У часовни все остановились, как по команде. Усталый батюшка, которого утром привезли из Кулебятово, вышел на паперть и, подозвав папу, о чём-то тихо заговорил с ним.

Отпевания я почти не помню. В часовне даже сладкий ладан не мог перебить запах подвальной сырости. Оплывшие, грубо поновлённые лики на стенах смотрели с укором. Свечи гасли от сквозняка. Я знала, что где-то там наверху, у покосившегося креста, спят летучие мыши. Свет из-под купола сочился на спокойное лицо бабушки Тодоси. Мне показалось, что она улыбается.

 

Слева от дороги за околицей теснились взъерошенные могилы: кресты, небрежно размалёванные серебрянкой, вперемешку с жестяными звёздами ползли вверх по склону, словно пытаясь заглянуть за гребень холма. По правую сторону, как солдаты на плацу, торчали аккуратные белые кресты с готическими буквами — немецкое кладбище.

 

Немцы приехали в село под вечер. Без мотоциклов и грязно-зелёной формы, разумеется, — в куртках и джинсах, с аккуратной сединой. С ними была переводчица — милая, улыбчивая, в коротком платье, из-под которого торчали резинки чулок.

Немцы не требовали, не ругались, не били, не хватали кур за ноги и женщин — за грудь. Но Тодося, увидев их, ощутила отвратительную сосущую пустоту под ложечкой. От одного только звука немецкой речи её зазнобило.

Договорились быстро. Немцы просили разрешить им восстановить кладбище, взамен предлагали деньги. В нетопленом клубе селяне торопливо ставили подписи в бумагах. В конце концов, ничего в этом не было страшного, никого они не предавали… Мертвые немцы и их аккуратные могилы уже не могли никому навредить.

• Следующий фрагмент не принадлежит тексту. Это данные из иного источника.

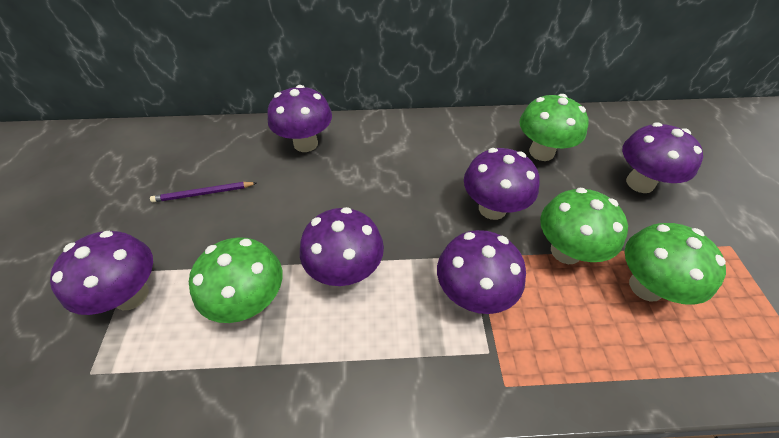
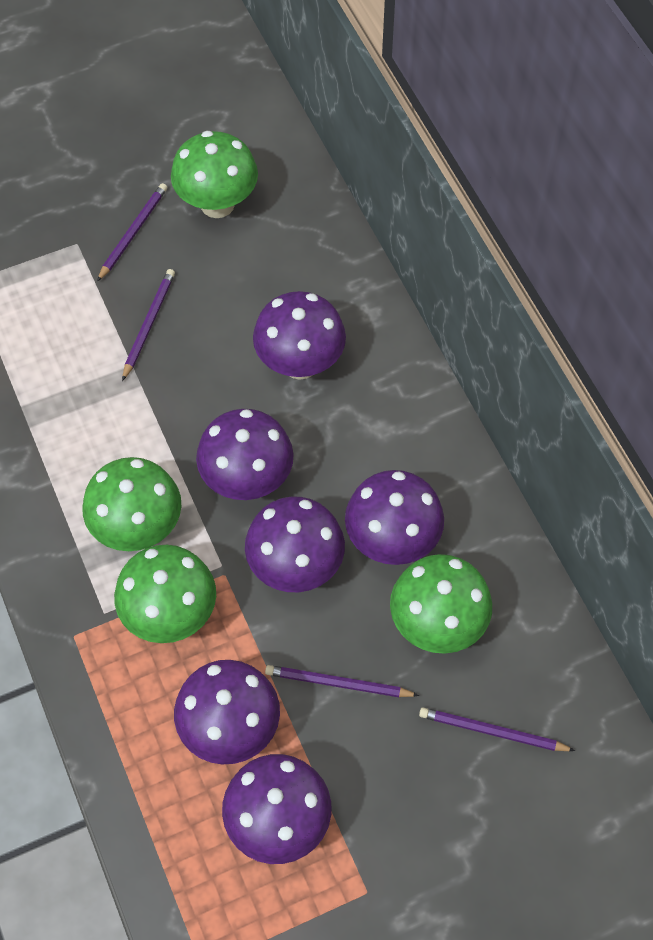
purple pencil: [150,182,257,202] = 1 -> [97,183,167,281] [122,269,175,381] [265,665,419,697] [419,707,575,751] = 4

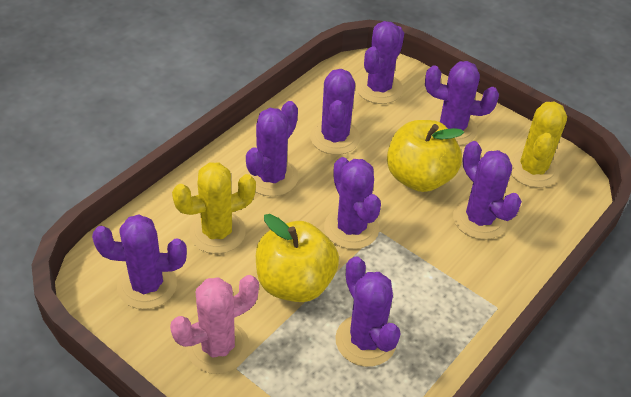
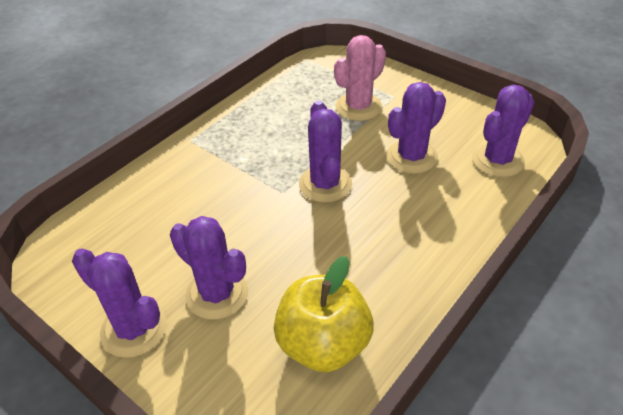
purple cactus: [92,214,187,309] [246,101,298,196] [310,69,360,155] [324,157,381,249] [335,256,401,367] [356,21,404,104] [425,61,499,145] [453,141,522,240] = 8 -> [72,248,167,358] [170,216,248,320] [299,101,352,203] [386,82,446,174] [472,85,535,177] = 5
yellow apple: [256,214,339,302] [387,120,464,192] = 2 -> [274,256,373,372] = 1
yellow cactus: [172,162,256,254] [509,102,567,188] = 2 -> none = 0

Подписали все: и Семён Полуха, про которого говорили, что он рождён от немца, слишком уж белоголовый; и Слепень, что ничего не видел левым глазом после взорвавшейся в костре гранаты; и Фроська, хоть её пятеро братьев не вернулись с войны. Не подписала одна Тодося. К ночи притащилась Оралиха, поскреблась в стекло:

— Слышь, Тодоська, пошла б ты да расписалась. Немцы-то завтра уж отчаливают.

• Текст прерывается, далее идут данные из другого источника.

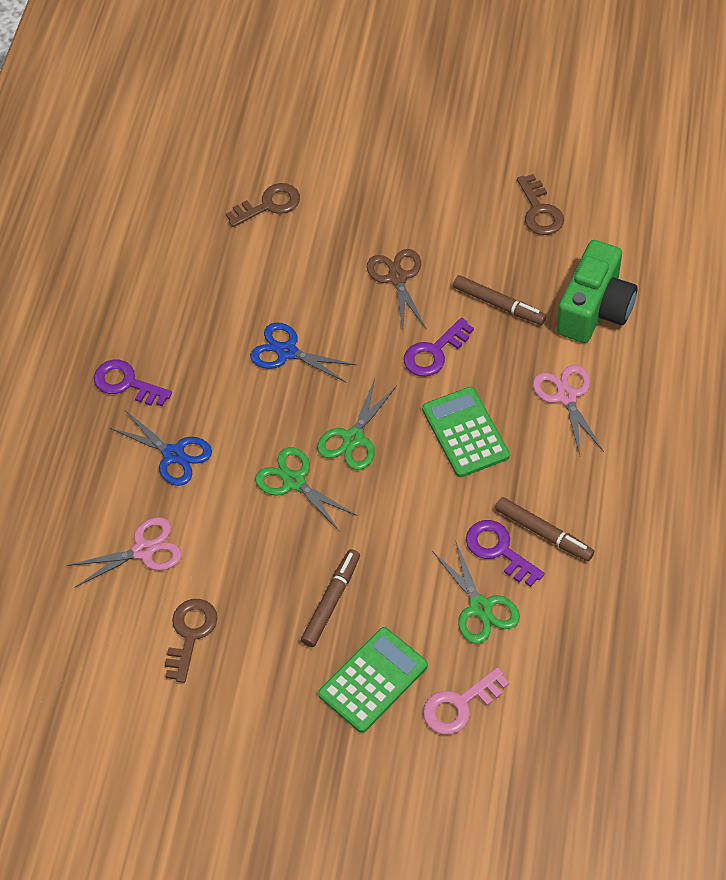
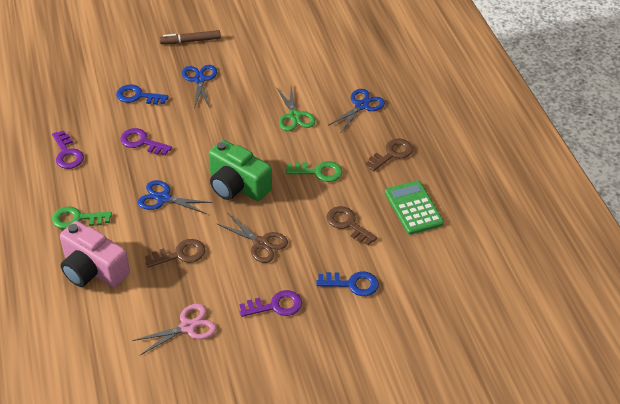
blue key: none = 0 -> [116,84,168,105] [316,271,379,296] = 2
blue scissors: [110,410,212,486] [250,322,357,382] = 2 -> [138,180,213,214] [182,65,217,108] [328,89,385,132] = 3
brown marker: [301,549,360,647] [453,275,546,325] [495,497,594,561] = 3 -> [159,30,221,44] = 1
green calculator: [318,627,428,733] [422,387,510,477] = 2 -> [385,181,444,235] = 1
green key: none = 0 -> [52,206,112,229] [286,161,343,182] = 2
green scissors: [255,447,357,532] [317,379,397,470] [432,540,520,644] = 3 -> [276,87,315,131] = 1
pink camera: none = 0 -> [60,221,130,287] = 1
pink key: [423,667,509,734] = 1 -> none = 0
pink scissors: [67,517,182,588] [533,365,604,455] = 2 -> [132,304,216,355] = 1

— Не хочу, — слабым голосом отозвалась баба Тодося — у неё страшно болели скрученные артритом пальцы, словно сотню коров выдоила…

— Дура ты, Тодоська. Все подписали. Не форси. Деньги-то лишними не бывают. Положишь к похоронным.

— Уйди, Тоня.

 

Бабушка Тодося так ничего и не подписала — одна во всём селе осталась без «конпенсации».

Она лежала на остывшей печке, завернувшись в короткое байковое одеяльце, которое подарили на рождение сына. Над стрехой плыли невидимые в ночном небе облака — на запад, туда, где под раскидистым дубом в местечке с окончанием на «-дорф» лежал отец. Она к нему никогда не приезжала, не знала даже, есть ли у него там, под дубом, крест или звезда. Тодося терпеливо ожидала встречи потом.

Это папа придумал ей странное имечко, которое всеми воспринималось чем-то вроде клички. Коренной белорус, мечтая о сыне, он хотел назвать его в честь отца Тодосем. Вместо сына родилась дочь — стала Тодосей.

 

— Тодоська, — они с Маней бегут к щели, — быстрее!

Бомбежка. Свист. Земля ходит ходуном. Бабка Епистимья лежит в траве и стонет — взрывом её сбросило с крыльца. Тодося хочет бежать к ней и помочь подняться, но подруга хватает за рукав и тащит в огород, к спасительной щели.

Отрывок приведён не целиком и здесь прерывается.